> _EXCERPTED RECORDS_:
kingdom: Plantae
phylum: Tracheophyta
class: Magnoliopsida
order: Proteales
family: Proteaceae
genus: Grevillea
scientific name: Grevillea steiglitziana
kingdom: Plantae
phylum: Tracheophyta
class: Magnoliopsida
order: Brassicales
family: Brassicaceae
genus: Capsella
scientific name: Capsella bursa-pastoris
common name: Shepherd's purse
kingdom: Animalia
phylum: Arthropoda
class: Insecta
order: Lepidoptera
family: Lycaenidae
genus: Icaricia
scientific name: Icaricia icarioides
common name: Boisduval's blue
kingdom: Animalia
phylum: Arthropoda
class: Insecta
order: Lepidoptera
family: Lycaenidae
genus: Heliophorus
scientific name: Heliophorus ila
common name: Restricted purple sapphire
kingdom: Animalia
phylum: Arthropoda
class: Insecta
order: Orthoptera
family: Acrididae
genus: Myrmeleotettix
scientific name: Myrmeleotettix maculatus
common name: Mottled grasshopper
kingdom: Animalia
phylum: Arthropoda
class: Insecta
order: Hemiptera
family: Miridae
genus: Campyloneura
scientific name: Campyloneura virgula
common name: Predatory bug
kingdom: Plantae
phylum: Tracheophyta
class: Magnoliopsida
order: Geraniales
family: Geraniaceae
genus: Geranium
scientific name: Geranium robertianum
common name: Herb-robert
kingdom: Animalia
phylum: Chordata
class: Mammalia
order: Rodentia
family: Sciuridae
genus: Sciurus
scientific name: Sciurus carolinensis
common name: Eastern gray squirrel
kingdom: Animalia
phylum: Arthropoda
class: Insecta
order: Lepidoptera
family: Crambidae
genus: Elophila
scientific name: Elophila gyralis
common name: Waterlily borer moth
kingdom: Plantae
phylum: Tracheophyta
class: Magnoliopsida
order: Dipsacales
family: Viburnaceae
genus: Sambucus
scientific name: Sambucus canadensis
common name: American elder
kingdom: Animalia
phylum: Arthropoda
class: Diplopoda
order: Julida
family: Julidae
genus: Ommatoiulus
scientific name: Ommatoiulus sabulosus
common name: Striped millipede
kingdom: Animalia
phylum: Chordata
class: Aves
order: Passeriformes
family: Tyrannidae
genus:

> _WHAT THE TASK REQUIRES_: Set down every line of the records above word for word, in the same order and without changing anything.

> _FULL RESPONSE_:
kingdom: Plantae
phylum: Tracheophyta
class: Magnoliopsida
order: Proteales
family: Proteaceae
genus: Grevillea
scientific name: Grevillea steiglitziana
kingdom: Plantae
phylum: Tracheophyta
class: Magnoliopsida
order: Brassicales
family: Brassicaceae
genus: Capsella
scientific name: Capsella bursa-pastoris
common name: Shepherd's purse
kingdom: Animalia
phylum: Arthropoda
class: Insecta
order: Lepidoptera
family: Lycaenidae
genus: Icaricia
scientific name: Icaricia icarioides
common name: Boisduval's blue
kingdom: Animalia
phylum: Arthropoda
class: Insecta
order: Lepidoptera
family: Lycaenidae
genus: Heliophorus
scientific name: Heliophorus ila
common name: Restricted purple sapphire
kingdom: Animalia
phylum: Arthropoda
class: Insecta
order: Orthoptera
family: Acrididae
genus: Myrmeleotettix
scientific name: Myrmeleotettix maculatus
common name: Mottled grasshopper
kingdom: Animalia
phylum: Arthropoda
class: Insecta
order: Hemiptera
family: Miridae
genus: Campyloneura
scientific name: Campyloneura virgula
common name: Predatory bug
kingdom: Plantae
phylum: Tracheophyta
class: Magnoliopsida
order: Geraniales
family: Geraniaceae
genus: Geranium
scientific name: Geranium robertianum
common name: Herb-robert
kingdom: Animalia
phylum: Chordata
class: Mammalia
order: Rodentia
family: Sciuridae
genus: Sciurus
scientific name: Sciurus carolinensis
common name: Eastern gray squirrel
kingdom: Animalia
phylum: Arthropoda
class: Insecta
order: Lepidoptera
family: Crambidae
genus: Elophila
scientific name: Elophila gyralis
common name: Waterlily borer moth
kingdom: Plantae
phylum: Tracheophyta
class: Magnoliopsida
order: Dipsacales
family: Viburnaceae
genus: Sambucus
scientific name: Sambucus canadensis
common name: American elder
kingdom: Animalia
phylum: Arthropoda
class: Diplopoda
order: Julida
family: Julidae
genus: Ommatoiulus
scientific name: Ommatoiulus sabulosus
common name: Striped millipede
kingdom: Animalia
phylum: Chordata
class: Aves
order: Passeriformes
family: Tyrannidae
genus:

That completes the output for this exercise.